Well shit, I am a creature of habit you know.  I like to pretty much do the same thing at the same time on any given day, and after my yogurt and before my newspaper, I like to write my blog post.  Especially on a Monday.  Coming out of my weekend into the humdrum orderly week, I like to start it all by writing my post, and well, it just brings me to a complete stop when nothing has come over the transom on the weekend.

It makes it easier to write the post when I have something to work with, you know just something to start with, something to get my fingers ranging about the keys and that leads to this and this to that, and eventually I feel pretty good about writing what I think is a good post, it gives me something to shove myself off into the week with.

So I was born in Chicago in 1945 (borrowing from Paul Butterfield).  Somewhere on the west side, near Harrison and Pulaski.  I was not even walking when the family moved to Chattanooga.  I don't remember much about Chattanooga, I think one time we found a turtle under our house. I guess it was a big deal, because I remember it, or at any rate I think I remember.

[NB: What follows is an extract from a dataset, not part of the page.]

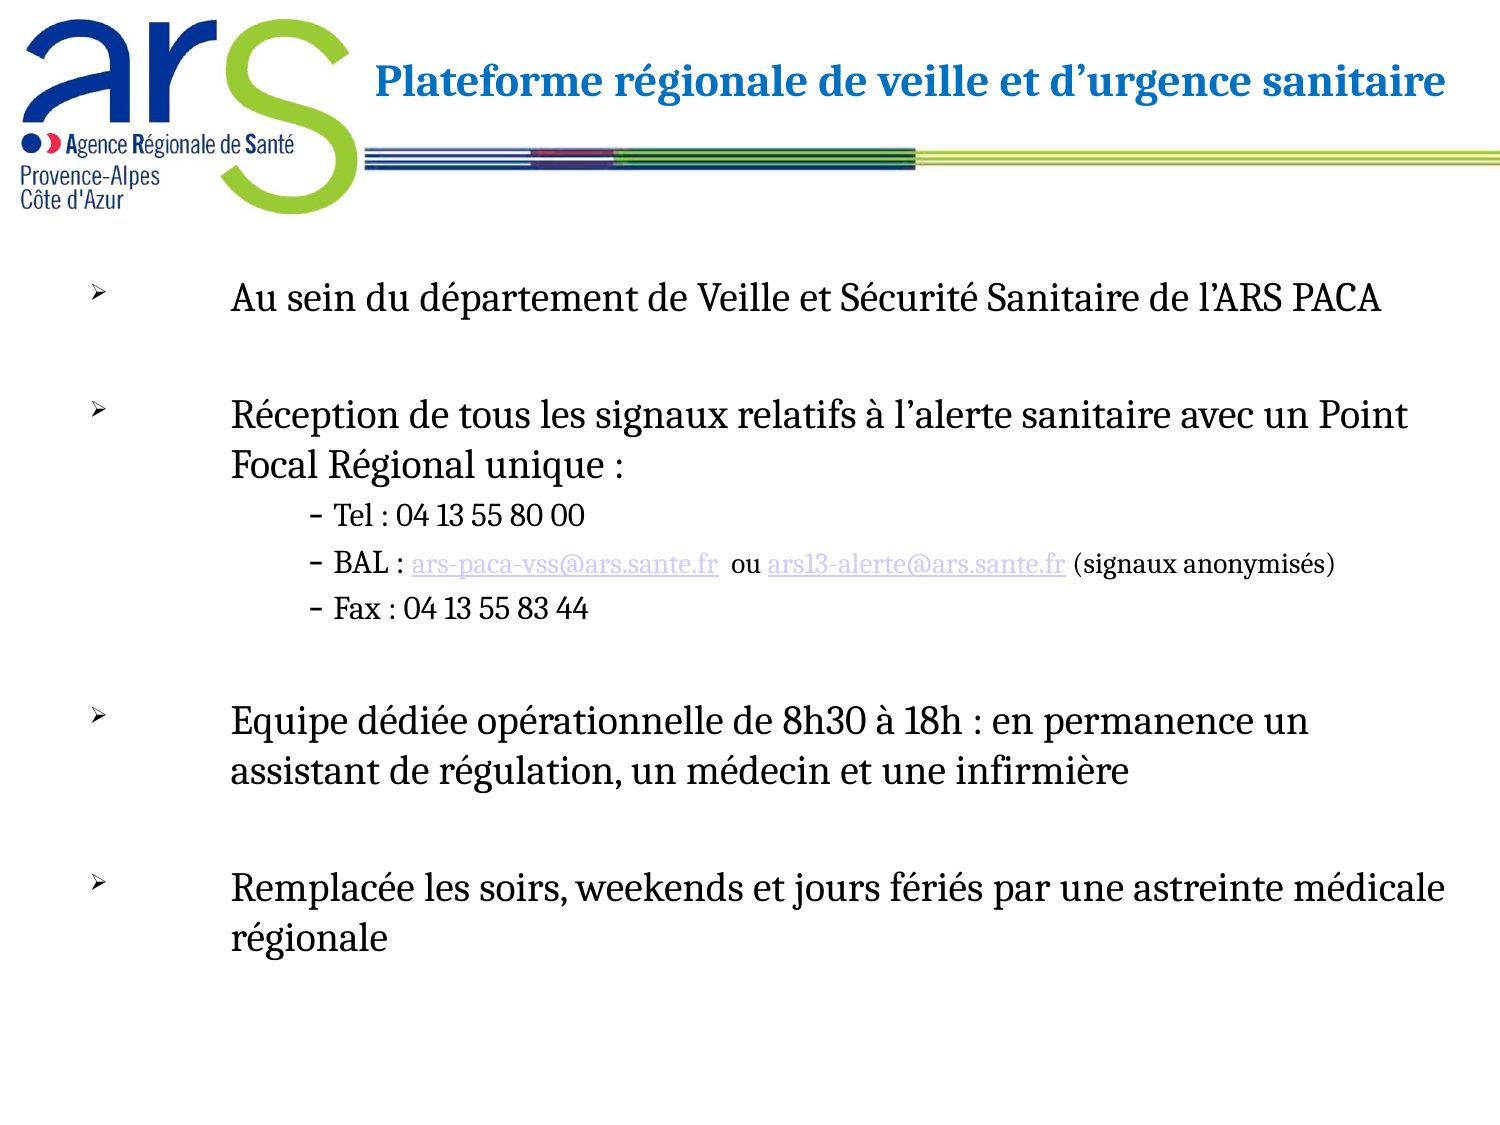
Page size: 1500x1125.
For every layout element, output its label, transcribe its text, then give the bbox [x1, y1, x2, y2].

I think I remember seeing a mountain from the train when we rode back to Chicago in 1949, and moved into the house at 5607 S Homan. 

There was a woman, Hettie Green, sometimes called the witch of Wall Street who owned a big plot of Chicago land west of western and south of 55th which she held on until her death and then her children sold it and some big developer moved in around 1920 and built block after block of bungalows, twenty-five to a block.  I thought that was the way the world was, just block after block of bungalows, and was maybe a bit disappointed when I learned it wasn't.  Tonti School was three blocks to the south and after that Gage Park was about a mile and a half to the east. 

I came back the first couple summers after college, hung around with my old buddies, but then the lure of sleepy summer in Champaign became too great, and aside from Christmas and Thanksgiving visits I never lived there again.  Well until I went broke in Texas in 1987.

But that is a story for later.  This whole story was to be a prelude to my annual trip back to the old manse, but the sky is grey and yahoo predicts rain all day, and likely I won't be making that trip today.  Maybe tomorrow.

I have a sense of duty towards The Institute, that Monday through Friday I write a post just about this length, and now I have done that and I'll see you dawgs tomorrow.